Search code examples
regexregex-lookarounds

Negative lookahead vs Positive lookahead syntax


Given the following text:

My name is foo.

My name is bar.

With the goal being to return each line which contains or does not contain a particular substring, both of the following positive and negative regex patterns can be used to return the same result:

Postive lookahead: ^(?=.*bar).*$ returns My name is bar.

Negative lookahead: ^((?!foo).)*$ returns My name is bar.

However, why does the negative lookahead need to be nested within multiple sets of parentheses with the qualifier . and the quantifier * separated by the parentheses whereas in the positive lookahead, they can be adjacent .*?


Solution

  • The negative lookahead need to be nested within multiple sets of parentheses with the qualifier . and the quantifier * is called a tempered greedy token. You do not have to use it in this scenario.
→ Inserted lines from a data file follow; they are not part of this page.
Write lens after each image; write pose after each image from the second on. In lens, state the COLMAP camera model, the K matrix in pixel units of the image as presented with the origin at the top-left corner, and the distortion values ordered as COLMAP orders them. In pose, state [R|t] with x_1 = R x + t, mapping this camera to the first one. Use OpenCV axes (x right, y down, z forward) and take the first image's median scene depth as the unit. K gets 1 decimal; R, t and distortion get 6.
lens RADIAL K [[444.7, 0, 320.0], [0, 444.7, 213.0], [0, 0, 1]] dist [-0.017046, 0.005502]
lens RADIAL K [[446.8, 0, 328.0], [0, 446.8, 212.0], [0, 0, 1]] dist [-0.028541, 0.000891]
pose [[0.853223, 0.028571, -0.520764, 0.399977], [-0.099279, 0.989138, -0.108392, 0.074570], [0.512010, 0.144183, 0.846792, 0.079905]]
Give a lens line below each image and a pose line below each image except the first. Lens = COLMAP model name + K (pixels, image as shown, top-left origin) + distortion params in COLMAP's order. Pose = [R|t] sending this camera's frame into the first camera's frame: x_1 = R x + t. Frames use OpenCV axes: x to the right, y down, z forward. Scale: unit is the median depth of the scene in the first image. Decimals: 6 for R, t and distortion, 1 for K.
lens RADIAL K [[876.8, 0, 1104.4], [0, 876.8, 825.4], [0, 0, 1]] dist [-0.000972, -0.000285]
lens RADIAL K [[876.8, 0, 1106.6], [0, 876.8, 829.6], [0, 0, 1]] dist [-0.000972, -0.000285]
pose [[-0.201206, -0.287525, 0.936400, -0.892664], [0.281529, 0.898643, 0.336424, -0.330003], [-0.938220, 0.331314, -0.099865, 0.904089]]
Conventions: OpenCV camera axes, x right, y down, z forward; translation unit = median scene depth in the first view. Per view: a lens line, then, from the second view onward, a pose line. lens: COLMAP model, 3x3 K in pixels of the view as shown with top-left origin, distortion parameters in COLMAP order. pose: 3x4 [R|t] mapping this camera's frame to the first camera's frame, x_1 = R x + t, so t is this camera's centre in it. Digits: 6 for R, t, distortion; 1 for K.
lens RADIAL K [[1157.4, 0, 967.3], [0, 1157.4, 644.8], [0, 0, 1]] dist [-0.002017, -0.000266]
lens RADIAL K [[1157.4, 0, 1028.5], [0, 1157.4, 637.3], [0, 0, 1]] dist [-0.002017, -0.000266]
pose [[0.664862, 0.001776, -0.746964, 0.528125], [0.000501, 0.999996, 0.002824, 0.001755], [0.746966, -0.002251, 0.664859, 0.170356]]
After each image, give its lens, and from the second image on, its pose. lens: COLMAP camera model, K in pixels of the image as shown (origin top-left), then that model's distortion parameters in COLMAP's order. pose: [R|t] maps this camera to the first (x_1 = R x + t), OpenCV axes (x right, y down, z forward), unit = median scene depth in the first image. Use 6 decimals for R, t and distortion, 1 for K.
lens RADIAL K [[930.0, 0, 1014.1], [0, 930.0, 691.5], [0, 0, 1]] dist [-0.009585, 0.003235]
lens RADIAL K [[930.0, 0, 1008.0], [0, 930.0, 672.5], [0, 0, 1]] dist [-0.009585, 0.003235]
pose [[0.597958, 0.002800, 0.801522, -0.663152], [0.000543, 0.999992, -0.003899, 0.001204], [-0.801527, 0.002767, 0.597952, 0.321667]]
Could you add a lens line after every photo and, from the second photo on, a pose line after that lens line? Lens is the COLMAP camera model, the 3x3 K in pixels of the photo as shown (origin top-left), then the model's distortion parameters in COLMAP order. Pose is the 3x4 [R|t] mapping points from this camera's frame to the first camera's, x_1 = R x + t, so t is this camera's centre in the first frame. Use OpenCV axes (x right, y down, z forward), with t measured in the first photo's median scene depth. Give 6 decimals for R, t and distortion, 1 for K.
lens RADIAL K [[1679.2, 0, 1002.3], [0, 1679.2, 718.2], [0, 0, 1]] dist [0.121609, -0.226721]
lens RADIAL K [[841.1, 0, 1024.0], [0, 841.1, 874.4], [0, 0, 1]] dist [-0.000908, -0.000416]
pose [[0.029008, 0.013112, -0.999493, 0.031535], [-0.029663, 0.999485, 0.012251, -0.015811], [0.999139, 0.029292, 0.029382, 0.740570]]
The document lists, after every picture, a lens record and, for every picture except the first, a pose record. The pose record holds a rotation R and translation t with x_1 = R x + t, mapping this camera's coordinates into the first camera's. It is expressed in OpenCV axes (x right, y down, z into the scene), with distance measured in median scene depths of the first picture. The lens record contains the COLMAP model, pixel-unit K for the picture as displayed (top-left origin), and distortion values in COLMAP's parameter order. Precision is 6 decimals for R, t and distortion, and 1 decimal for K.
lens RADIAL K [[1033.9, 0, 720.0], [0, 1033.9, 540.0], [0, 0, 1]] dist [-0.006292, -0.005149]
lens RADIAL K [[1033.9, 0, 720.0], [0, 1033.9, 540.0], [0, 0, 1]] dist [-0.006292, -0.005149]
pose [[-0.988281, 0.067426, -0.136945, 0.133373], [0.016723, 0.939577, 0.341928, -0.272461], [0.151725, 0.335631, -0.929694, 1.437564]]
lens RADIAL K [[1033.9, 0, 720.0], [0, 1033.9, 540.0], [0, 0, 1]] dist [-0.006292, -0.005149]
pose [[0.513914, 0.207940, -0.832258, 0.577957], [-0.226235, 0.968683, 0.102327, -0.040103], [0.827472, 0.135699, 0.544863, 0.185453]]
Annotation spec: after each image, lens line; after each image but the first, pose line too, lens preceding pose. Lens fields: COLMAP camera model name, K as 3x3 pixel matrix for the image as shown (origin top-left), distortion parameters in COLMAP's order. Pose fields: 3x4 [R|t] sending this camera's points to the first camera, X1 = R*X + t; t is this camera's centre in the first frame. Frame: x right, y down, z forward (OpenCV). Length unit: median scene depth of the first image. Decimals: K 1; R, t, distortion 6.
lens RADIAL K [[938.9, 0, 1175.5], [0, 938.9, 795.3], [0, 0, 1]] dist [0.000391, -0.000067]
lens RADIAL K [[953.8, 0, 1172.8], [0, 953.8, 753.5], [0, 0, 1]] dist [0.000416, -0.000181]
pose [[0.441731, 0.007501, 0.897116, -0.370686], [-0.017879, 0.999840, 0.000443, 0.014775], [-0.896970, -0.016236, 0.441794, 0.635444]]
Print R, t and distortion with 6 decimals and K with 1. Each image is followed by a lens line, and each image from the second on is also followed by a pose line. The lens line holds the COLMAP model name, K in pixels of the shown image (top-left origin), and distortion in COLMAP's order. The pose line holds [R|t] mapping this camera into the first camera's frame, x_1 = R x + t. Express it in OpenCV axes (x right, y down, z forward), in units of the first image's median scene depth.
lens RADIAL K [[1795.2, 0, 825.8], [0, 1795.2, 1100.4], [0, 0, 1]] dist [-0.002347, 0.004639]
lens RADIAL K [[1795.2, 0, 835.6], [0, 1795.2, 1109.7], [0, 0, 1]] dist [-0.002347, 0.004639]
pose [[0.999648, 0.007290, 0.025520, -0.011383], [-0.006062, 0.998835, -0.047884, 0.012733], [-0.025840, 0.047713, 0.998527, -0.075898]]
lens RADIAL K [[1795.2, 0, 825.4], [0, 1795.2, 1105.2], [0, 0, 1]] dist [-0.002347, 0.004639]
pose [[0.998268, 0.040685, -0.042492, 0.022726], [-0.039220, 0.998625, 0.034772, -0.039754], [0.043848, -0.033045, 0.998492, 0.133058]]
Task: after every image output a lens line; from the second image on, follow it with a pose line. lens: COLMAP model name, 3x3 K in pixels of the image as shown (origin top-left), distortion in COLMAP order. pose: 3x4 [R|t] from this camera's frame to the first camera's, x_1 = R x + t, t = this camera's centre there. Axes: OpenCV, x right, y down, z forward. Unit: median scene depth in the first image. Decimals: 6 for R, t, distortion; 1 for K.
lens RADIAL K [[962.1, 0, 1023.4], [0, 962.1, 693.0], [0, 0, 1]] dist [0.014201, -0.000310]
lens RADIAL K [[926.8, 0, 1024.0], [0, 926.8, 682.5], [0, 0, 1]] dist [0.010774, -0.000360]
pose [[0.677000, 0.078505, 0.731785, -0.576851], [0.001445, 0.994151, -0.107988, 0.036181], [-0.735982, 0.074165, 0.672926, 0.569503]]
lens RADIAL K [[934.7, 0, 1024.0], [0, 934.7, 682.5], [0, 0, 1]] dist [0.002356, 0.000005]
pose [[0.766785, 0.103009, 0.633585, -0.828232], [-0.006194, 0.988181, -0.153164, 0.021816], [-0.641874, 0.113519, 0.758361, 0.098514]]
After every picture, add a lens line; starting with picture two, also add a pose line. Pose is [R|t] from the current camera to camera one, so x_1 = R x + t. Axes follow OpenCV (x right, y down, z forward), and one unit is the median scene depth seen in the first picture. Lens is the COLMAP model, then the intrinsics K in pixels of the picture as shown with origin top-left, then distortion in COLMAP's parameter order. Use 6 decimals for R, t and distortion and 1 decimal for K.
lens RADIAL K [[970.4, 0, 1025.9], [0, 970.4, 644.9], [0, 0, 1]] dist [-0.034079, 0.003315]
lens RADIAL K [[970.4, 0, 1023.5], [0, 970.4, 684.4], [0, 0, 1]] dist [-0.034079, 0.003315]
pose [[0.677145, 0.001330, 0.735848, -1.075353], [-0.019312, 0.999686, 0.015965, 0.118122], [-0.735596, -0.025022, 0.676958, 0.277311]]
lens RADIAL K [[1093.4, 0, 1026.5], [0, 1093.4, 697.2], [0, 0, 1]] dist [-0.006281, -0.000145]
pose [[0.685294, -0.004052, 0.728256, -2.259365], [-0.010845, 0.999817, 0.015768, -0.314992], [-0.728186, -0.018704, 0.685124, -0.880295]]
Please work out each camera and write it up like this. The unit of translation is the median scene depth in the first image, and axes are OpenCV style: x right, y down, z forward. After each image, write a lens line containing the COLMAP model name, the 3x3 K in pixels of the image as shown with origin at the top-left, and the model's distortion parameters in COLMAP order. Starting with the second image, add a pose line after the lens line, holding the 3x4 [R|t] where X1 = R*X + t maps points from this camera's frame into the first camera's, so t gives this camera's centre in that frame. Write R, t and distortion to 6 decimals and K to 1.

    You can use a normal lookahead anchored at the start instead of the tempered greedy token:

    ^(?!.*foo).*$
    

    See the regex demo

    Here,

    • ^ - matches the location at the start of the string
    • (?!.*foo) - a negative lookahead failing the match if there is foo somewhere on the line (or string if DOTALL mode is on)
    • .*$ - any 0+ characters (but a newline if DOTALL mode is off) up to the end of string/line.

    What to use?

    Tempered greedy token is usually much less efficient. Use the lookahead anchored at the start when you just need to check if a string contains something or not. However, the tempered greedy token might be required in some cases. See When to Use this Technique.